Member of the U.S. House of Representatives from Pennsylvania's 20th district
- In office March 4, 1835 – March 4, 1839
- Preceded by: Andrew Stewart
- Succeeded by: Enos Hook

Personal details
- Born: April 8, 1780 Chester County, Pennsylvania, U.S.
- Died: December 2, 1848 (aged 68) Waynesburg, Pennsylvania, U.S.
- Resting place: Green Mount Cemetery
- Party: Jacksonian
- Spouse: Rhoda Stephenson
- Children: 11
- Education: Dickinson College
- Occupation: Politician; lawyer;

= Andrew Buchanan (American politician) =

American politician (1780–1848)

Andrew Buchanan (April 8, 1780 – December 2, 1848) was a member of the U.S. House of Representatives from Pennsylvania.

==Early life==
Andrew Buchanan was born on April 8, 1780, in Chester County, Pennsylvania.

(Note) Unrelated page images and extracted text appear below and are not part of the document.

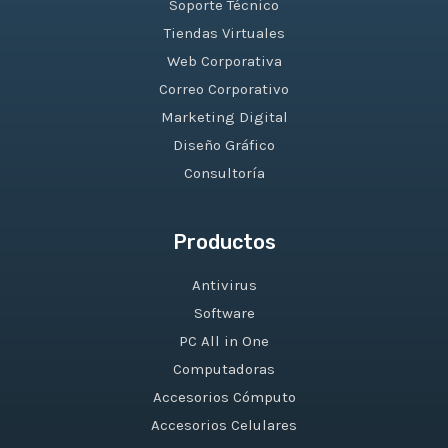
Soporte Técnico
Tiendas Virtuales
Web Corporativa
Correo Corporativo
Marketing Digital
Diseño Gráfico
Consultoría
Productos
Antivirus
Software
PC All in One
Computadoras
Accesorios Cómputo
Accesorios Celulares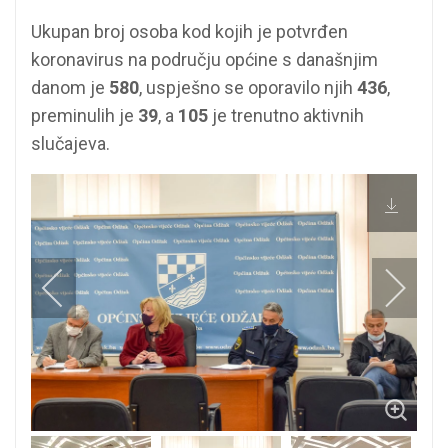
Ukupan broj osoba kod kojih je potvrđen
koronavirus na području općine s današnjim
danom je
580
, uspješno se oporavilo njih
436
,
preminulih je
39
, a
105
je trenutno aktivnih
slučajeva.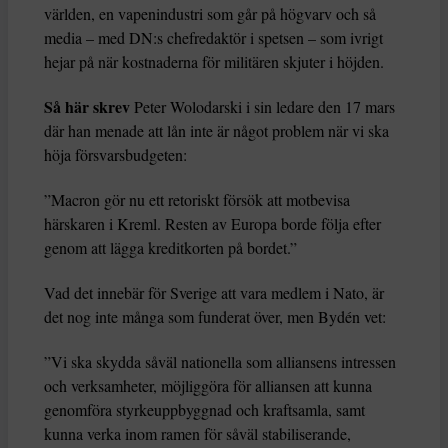
världen, en vapenindustri som går på högvarv och så
media – med DN:s chefredaktör i spetsen – som ivrigt
hejar på när kostnaderna för militären skjuter i höjden.
Så här skrev
Peter Wolodarski i sin ledare den 17 mars
där han menade att lån inte är något problem när vi ska
höja försvarsbudgeten:
”Macron gör nu ett retoriskt försök att motbevisa
härskaren i Kreml. Resten av Europa borde följa efter
genom att lägga kreditkorten på bordet.”
Vad det innebär för Sverige att vara medlem i Nato, är
det nog inte många som funderat över, men Bydén vet:
”Vi ska skydda såväl nationella som alliansens intressen
och verksamheter, möjliggöra för alliansen att kunna
genomföra styrkeuppbyggnad och kraftsamla, samt
kunna verka inom ramen för såväl stabiliserande,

He graduated from Dickinson College in Carlisle, Pennsylvania. He studied law and was admitted to the bar in 1798.

==Career==
Buchanan commenced practice in York. He located in Waynesburg in 1803. He served as a member of the Pennsylvania House of Representatives and in the Pennsylvania Senate.

In 1834, Buchanan was elected as a Jacksonian to the Twenty-fourth Congress, defeating Andrew Stewart. He was elected as a Democrat to the Twenty-fifth Congress. He served as chairman of the United States House Committee on Elections during the Twenty-fifth Congress. He resumed the practice of his profession until his death.

==Personal life==
Buchanan married Rhoda Stephenson of New Jersey. They had eleven children.

Buchanan died on December 2, 1848, in Waynesburg. He was interred in Waynesburg Commons and later re-interred in Green Mount Cemetery.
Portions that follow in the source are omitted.